-- Page excerpt follows --

SREBP2 restricts osteoclast differentiation and activity by regulating IRF7 and limits inflammatory bone erosion.

Osteoclasts are multinucleated bone resorbing cells, and their dysregulation leads to pathological bone destruction. Osteoclast formation must be tightly regulated to prevent excessive bone loss and to minimize bone damage. SREBP2 is a key transcription factor for cholesterol biosynthesis and a sensor for intracellular lipids. However, how the crosstalk between SREBP2 and lipid metabolism contributes to osteoclasts has not been determined. Here, we reveal that SREBP2 is a negative regulator of osteoclastogenesis. Targeted deletion of SREBP2 in myeloid cells result in low bone mass and accelerates inflammatory bone destruction. SREBP2-mediated regulation of osteoclastogenesis is independent of its canonical function in cholesterol biosynthesis but is mediated, in part, by its downstream target, interferon regulatory factor (IRF)7. Taken together, our study highlights the SREBP2-IRF7 regulatory circuit forms as a negative feedback inhibitory loop in osteoclast differentiation that represents a novel mechanism to restrain deleterious pathological bone destruction. Overall design: Each condition has two biological replicates.

-- Page excerpt concluded --
-- Input data follows --

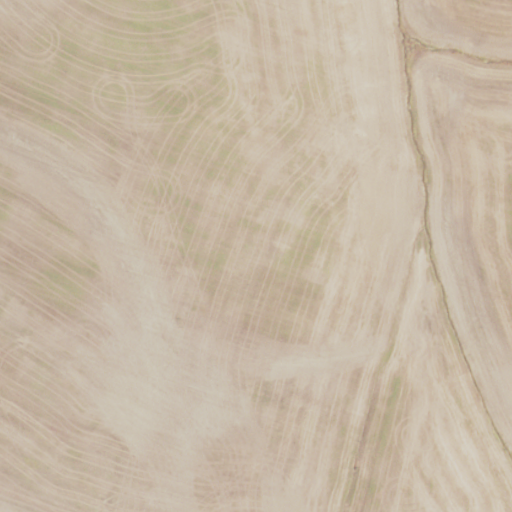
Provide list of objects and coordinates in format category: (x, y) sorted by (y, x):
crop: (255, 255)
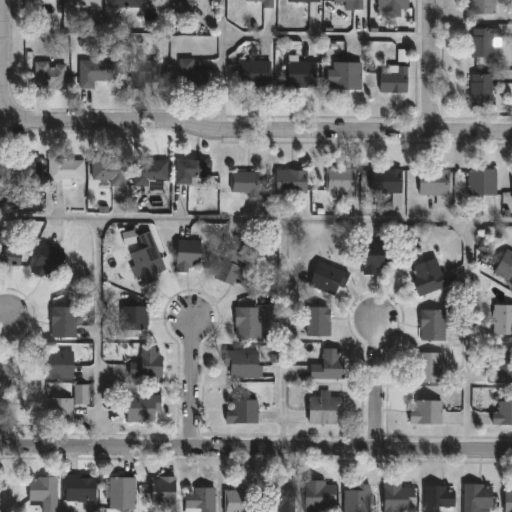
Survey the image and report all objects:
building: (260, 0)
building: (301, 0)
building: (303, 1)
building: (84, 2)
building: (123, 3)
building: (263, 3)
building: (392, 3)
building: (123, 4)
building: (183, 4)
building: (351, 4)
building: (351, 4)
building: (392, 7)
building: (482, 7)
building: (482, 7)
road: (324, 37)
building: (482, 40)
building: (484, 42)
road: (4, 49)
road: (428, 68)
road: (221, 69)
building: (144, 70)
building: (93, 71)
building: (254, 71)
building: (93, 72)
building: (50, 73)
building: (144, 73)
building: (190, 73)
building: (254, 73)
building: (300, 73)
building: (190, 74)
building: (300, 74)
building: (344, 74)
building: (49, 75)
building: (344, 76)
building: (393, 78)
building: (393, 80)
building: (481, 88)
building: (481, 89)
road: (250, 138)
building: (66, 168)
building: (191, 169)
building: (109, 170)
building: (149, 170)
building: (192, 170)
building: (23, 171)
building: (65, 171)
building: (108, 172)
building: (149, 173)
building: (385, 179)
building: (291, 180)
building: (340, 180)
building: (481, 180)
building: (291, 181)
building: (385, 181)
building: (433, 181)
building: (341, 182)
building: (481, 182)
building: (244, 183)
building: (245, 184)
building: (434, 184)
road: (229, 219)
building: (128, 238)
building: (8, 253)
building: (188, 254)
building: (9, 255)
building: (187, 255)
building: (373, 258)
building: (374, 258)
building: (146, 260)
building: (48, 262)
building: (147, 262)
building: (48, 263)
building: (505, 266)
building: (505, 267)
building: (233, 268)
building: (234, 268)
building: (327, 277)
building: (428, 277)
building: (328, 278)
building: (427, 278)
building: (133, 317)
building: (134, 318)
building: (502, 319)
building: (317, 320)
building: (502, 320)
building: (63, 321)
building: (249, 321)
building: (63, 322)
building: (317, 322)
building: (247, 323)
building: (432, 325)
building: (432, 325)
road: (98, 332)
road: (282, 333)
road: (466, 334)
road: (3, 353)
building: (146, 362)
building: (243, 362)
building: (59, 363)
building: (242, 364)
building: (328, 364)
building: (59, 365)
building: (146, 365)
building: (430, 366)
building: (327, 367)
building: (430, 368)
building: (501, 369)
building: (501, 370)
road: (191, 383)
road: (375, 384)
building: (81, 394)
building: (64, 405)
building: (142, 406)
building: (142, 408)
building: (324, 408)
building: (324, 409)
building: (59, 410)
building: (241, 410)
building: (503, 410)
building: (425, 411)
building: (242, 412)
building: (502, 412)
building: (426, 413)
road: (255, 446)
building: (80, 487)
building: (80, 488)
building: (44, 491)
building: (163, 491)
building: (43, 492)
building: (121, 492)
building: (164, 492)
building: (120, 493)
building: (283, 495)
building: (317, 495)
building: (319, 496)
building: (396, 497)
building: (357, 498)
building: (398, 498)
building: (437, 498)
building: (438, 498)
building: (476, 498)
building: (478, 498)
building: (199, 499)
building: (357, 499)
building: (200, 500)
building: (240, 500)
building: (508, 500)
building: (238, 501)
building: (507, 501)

-- Input data concluded --
-- Input data follows --

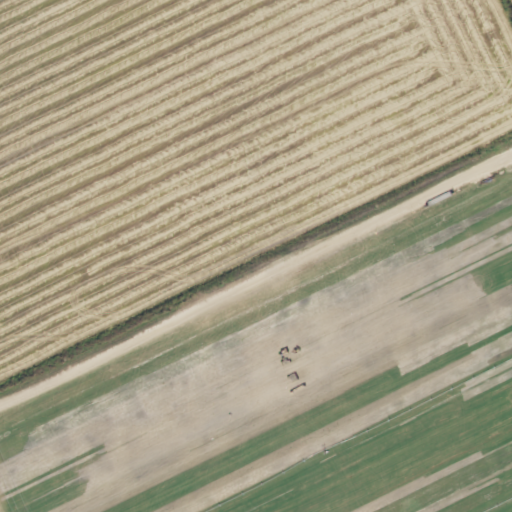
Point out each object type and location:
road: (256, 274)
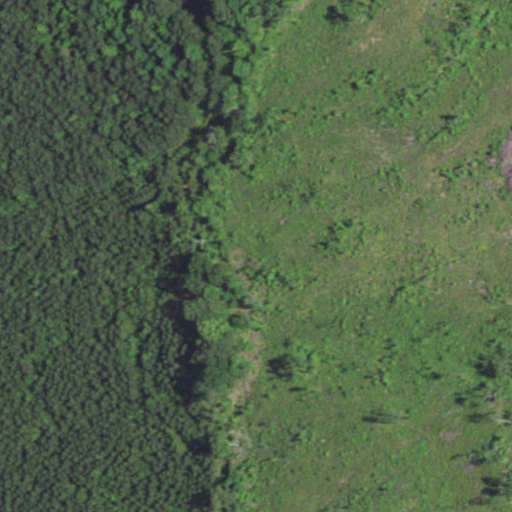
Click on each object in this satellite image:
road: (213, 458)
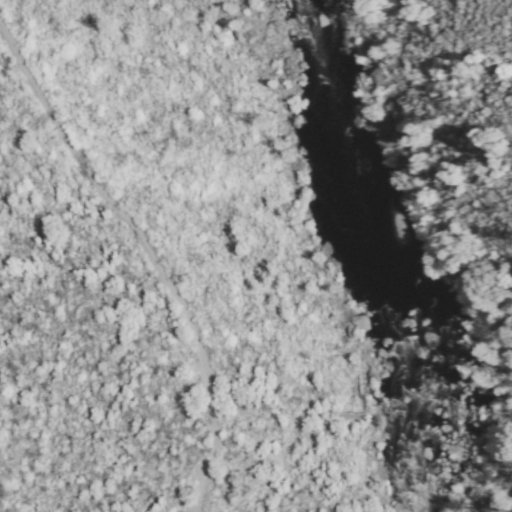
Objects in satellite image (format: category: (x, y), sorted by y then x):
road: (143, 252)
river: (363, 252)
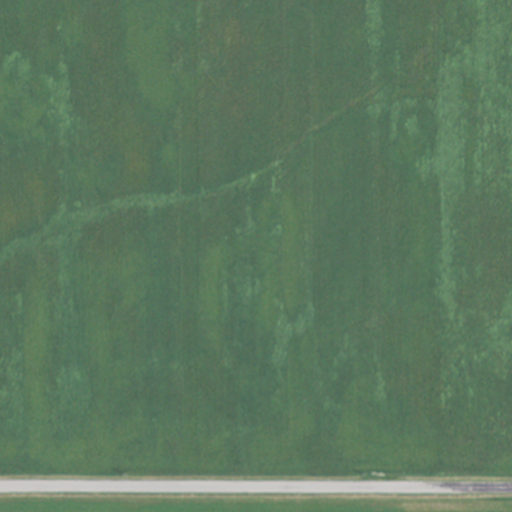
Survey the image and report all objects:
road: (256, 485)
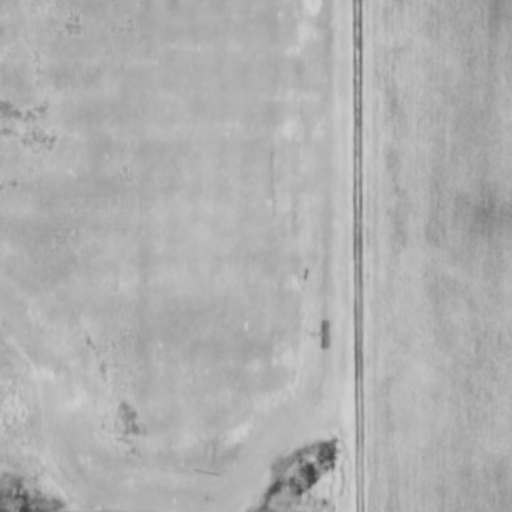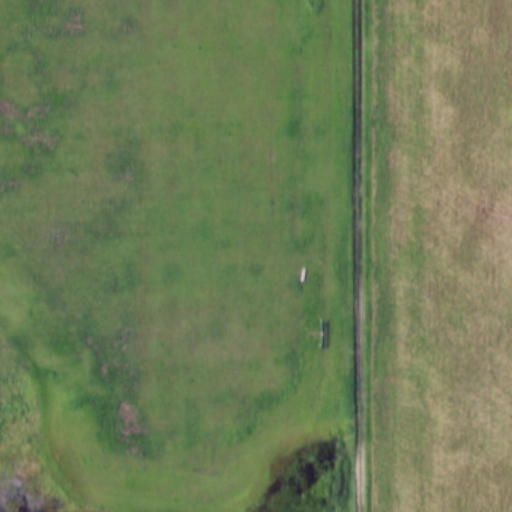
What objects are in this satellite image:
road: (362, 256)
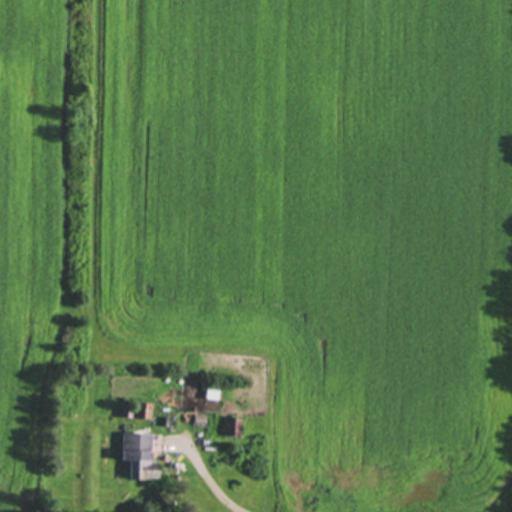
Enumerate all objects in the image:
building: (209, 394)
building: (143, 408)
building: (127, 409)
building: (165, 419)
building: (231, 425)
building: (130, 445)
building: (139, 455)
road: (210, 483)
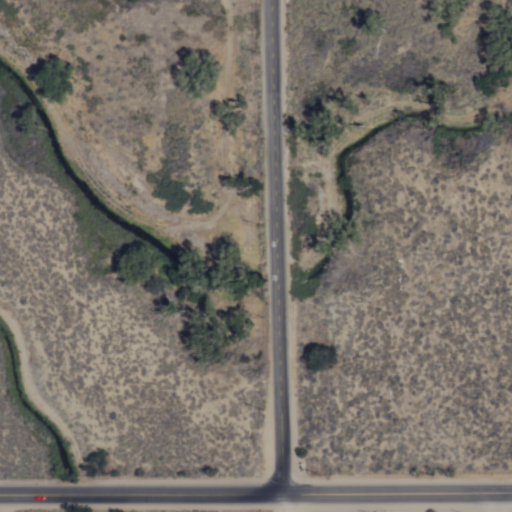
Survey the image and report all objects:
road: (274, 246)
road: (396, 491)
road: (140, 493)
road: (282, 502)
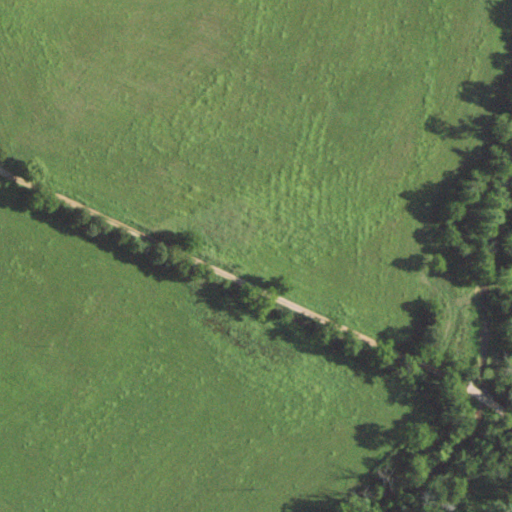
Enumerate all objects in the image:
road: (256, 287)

-- Input data concluded --

— Exercise directions —
In the SREBP2 osteoclast summary, put this sentence into Spanish: "SREBP2 is a key transcription factor for cholesterol biosynthesis and a sensor for intracellular lipids."

— Answer below —
SREBP2 es un factor de transcripción clave para la biosíntesis del colesterol y un sensor de los lípidos intracelulares.